-- WORK TO DO --
1/ According to the post about Sukkot, why does the writer expect to spend the holiday at the Chabad rabbi's place? Answer in one to three sentences.
2/ In the post about Sukkot, which two other names does the writer give for the holiday?

-- DOCUMENT EXTRACT --
_ _ _ _
At any rate, the sukkah is up in the grad courtyard and we did some l'chaims earlier to celebrate it's construction. It's incredibly tall and was purchased from PopUpSukkah.com, but it'll get the job done for what we need. I spent the afternoon mulling about with the Chabad rabbi's youngest boy (age 2-ish) who ... wow ... I want 10 just like him. I can't understand a word he said, but we were looking at water in a drain pipe and watching planes dart across the sky leaving smokey skies behind. I got him to start saying "bye bye! bye bye!" while waving frantically and it was seriously the cutest thing I have ever seen. So tomorrow evening begins Sukkot -- also known as Sukkos or the Feast of Tabernacles/Booths -- and I'll be spending my time probably at the Chabad rabbi's place for dinner and services on Tuesday morning since I'm not sure what Hillel is doing and I can't seem to get enough of the wee one (and the older one calls me Chava and Ahava, which amuses me but I'm down with it cuz he's cool).

So with Sukkot approaching, I implore everyone to quickly get a copy of Ushpizin (one of my most FAVORITE MOVIES) and watch it with joy. It is THE Sukkot movie, and if you haven't seen it, you're really missing out.
_ _ _ _
-- PROVIDED DATA --
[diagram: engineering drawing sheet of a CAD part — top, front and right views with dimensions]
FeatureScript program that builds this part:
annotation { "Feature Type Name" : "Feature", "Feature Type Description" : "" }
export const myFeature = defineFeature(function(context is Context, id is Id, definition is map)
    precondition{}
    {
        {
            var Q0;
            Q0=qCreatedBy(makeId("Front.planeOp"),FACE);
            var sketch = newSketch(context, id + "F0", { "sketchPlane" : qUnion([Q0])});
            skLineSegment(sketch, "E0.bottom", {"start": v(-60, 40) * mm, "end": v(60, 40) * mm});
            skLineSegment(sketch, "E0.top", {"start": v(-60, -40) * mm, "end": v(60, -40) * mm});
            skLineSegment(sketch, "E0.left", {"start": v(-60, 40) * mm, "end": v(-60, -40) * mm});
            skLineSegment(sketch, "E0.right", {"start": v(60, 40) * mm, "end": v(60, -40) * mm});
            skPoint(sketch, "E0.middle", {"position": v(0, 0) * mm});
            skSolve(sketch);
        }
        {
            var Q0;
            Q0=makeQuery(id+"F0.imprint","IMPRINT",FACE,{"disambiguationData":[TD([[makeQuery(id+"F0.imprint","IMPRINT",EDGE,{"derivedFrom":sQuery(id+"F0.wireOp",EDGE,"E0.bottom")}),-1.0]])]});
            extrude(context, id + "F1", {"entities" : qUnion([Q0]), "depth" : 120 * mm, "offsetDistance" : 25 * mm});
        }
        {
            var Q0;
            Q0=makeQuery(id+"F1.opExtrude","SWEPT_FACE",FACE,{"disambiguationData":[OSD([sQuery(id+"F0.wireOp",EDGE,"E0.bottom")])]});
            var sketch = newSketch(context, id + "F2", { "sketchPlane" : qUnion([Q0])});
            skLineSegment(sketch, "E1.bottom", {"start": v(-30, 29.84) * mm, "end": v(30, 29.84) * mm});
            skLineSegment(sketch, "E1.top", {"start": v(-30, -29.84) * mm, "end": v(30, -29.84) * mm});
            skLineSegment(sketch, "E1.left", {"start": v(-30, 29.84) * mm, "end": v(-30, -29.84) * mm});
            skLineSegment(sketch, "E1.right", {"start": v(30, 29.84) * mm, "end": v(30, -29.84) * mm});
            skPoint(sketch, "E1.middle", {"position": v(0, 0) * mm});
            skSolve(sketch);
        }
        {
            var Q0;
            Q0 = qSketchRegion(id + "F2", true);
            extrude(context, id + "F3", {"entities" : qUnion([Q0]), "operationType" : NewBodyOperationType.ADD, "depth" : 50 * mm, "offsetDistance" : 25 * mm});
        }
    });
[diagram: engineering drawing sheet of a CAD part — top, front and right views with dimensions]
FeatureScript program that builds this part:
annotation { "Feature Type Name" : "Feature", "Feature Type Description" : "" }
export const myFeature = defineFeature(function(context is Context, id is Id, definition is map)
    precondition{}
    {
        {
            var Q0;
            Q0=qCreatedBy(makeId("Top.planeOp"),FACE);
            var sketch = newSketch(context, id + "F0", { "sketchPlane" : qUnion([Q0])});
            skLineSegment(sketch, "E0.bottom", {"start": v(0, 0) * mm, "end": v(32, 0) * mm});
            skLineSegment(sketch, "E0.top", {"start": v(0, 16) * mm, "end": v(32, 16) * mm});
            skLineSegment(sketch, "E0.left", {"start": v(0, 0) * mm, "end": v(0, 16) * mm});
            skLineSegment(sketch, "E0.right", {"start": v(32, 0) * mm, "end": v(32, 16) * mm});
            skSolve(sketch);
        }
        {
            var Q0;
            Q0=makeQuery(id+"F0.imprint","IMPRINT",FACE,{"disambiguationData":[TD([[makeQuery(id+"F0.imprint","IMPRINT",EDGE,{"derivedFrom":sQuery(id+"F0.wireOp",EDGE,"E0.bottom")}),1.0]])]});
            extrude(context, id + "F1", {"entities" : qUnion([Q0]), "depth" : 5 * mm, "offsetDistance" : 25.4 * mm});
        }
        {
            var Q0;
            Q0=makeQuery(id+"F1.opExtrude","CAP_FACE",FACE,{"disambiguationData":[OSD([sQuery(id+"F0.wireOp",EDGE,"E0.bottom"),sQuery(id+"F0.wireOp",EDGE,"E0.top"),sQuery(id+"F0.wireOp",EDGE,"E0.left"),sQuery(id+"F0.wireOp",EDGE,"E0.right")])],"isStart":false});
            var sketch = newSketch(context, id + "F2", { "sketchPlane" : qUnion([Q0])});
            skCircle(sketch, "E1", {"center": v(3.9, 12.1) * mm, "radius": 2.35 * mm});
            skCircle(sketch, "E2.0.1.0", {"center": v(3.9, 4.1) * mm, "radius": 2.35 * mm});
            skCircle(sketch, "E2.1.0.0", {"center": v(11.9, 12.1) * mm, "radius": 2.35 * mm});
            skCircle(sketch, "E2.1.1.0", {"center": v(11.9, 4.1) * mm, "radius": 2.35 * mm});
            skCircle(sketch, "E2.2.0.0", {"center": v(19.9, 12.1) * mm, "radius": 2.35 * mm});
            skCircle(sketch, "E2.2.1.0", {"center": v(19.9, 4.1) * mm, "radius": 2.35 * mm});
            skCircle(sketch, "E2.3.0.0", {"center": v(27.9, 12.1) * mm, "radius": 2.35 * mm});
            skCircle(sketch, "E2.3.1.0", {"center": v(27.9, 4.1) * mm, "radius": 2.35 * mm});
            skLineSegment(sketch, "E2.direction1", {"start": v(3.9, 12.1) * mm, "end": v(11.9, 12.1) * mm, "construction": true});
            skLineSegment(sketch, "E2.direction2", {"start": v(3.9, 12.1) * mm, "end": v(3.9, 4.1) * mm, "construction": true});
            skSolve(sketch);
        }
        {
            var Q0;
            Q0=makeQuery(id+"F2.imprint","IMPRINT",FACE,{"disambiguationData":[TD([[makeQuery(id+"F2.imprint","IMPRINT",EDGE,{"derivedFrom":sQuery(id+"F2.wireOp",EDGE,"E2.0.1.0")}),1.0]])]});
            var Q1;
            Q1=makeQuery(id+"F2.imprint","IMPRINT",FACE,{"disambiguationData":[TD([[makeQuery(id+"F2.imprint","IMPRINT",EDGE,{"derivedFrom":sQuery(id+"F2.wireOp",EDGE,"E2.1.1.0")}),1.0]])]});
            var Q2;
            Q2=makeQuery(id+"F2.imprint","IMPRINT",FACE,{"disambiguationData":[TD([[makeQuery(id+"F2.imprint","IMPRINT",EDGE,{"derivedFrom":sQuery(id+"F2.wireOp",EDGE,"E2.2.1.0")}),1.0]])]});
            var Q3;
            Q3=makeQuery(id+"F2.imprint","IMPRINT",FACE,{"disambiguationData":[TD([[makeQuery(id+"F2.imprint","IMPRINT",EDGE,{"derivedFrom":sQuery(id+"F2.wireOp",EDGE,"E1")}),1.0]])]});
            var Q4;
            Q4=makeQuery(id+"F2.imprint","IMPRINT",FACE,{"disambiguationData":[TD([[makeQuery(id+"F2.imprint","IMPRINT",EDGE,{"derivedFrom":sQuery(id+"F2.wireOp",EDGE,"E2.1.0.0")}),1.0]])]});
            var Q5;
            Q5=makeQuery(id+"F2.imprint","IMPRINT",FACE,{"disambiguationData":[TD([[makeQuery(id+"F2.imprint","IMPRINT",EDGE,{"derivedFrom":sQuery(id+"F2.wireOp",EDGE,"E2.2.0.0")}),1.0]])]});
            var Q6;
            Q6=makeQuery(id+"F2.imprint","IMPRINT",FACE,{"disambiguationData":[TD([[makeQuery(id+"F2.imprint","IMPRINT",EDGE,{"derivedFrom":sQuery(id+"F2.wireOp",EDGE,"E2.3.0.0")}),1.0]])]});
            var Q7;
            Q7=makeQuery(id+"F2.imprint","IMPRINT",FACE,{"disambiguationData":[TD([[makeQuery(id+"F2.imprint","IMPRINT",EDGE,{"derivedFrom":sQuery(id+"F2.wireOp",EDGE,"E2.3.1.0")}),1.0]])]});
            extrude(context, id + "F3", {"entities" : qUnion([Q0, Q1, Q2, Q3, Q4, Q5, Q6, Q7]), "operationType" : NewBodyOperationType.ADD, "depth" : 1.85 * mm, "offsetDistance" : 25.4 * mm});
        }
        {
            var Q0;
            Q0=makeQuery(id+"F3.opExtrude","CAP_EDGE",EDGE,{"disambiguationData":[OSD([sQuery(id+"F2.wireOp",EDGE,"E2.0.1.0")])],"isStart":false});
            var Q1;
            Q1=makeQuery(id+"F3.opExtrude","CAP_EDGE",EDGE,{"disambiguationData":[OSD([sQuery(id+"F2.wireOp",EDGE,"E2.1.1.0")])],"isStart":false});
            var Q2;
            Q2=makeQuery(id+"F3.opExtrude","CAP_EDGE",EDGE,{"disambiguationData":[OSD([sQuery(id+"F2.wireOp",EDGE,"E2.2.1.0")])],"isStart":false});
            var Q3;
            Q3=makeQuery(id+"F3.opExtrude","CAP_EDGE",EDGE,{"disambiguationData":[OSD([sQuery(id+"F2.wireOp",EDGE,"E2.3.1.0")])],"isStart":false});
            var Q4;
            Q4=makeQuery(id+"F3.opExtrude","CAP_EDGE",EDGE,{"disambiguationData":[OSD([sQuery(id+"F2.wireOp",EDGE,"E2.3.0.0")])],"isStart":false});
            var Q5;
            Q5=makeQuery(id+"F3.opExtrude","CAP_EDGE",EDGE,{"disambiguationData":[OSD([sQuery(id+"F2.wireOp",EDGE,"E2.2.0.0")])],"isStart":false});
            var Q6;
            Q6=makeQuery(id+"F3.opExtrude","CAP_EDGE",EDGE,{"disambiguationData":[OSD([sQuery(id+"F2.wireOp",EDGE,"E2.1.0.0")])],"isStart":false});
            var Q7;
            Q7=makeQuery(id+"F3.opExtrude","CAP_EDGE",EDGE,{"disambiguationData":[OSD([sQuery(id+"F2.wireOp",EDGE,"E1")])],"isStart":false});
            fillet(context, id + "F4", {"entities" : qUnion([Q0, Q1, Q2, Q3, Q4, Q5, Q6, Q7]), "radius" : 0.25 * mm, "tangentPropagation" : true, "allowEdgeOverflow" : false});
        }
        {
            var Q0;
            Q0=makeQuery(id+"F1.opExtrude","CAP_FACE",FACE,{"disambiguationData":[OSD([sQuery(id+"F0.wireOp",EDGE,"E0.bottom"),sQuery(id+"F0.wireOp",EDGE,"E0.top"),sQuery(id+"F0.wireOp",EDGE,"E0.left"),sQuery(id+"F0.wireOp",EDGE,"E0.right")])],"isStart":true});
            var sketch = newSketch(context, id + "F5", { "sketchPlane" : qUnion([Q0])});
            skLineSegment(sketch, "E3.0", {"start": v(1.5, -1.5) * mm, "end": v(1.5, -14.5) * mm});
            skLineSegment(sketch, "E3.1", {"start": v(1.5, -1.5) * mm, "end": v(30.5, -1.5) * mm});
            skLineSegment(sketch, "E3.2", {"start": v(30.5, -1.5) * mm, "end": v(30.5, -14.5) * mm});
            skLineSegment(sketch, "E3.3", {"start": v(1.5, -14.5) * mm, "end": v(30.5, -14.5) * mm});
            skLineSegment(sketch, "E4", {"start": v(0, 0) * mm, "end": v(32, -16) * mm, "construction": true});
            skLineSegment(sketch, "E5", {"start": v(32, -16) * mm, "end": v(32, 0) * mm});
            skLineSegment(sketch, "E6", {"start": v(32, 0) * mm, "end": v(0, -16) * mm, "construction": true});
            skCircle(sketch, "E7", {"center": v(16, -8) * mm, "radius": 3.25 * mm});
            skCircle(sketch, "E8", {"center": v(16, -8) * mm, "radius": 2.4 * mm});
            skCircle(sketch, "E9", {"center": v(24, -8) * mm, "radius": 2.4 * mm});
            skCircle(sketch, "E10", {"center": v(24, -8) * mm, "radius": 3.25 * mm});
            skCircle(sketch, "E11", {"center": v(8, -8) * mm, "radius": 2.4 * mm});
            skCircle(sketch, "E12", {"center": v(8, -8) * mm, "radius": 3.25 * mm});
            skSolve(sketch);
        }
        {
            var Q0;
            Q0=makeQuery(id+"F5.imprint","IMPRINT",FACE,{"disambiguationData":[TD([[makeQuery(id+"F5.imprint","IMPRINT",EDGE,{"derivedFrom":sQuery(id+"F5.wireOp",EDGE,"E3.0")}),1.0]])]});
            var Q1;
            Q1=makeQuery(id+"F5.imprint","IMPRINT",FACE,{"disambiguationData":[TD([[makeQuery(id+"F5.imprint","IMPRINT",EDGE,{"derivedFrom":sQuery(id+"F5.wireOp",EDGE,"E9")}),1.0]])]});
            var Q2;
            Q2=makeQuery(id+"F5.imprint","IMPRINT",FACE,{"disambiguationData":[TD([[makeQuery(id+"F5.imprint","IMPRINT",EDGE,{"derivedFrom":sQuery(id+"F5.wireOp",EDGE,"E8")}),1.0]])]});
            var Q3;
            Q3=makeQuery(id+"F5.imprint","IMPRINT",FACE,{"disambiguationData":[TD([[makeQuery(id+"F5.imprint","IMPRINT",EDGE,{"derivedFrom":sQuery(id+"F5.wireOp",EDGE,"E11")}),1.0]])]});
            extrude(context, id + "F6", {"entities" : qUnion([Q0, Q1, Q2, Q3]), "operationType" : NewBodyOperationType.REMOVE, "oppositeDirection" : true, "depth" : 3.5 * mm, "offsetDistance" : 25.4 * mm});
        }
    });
_ _ _ _
-- RESPONSES --
1/ The writer is unsure what Hillel is doing for the holiday and cannot seem to get enough of the rabbi's youngest boy. The writer therefore plans to attend dinner there and services on Tuesday morning.

2/ Sukkos and the Feast of Tabernacles/Booths.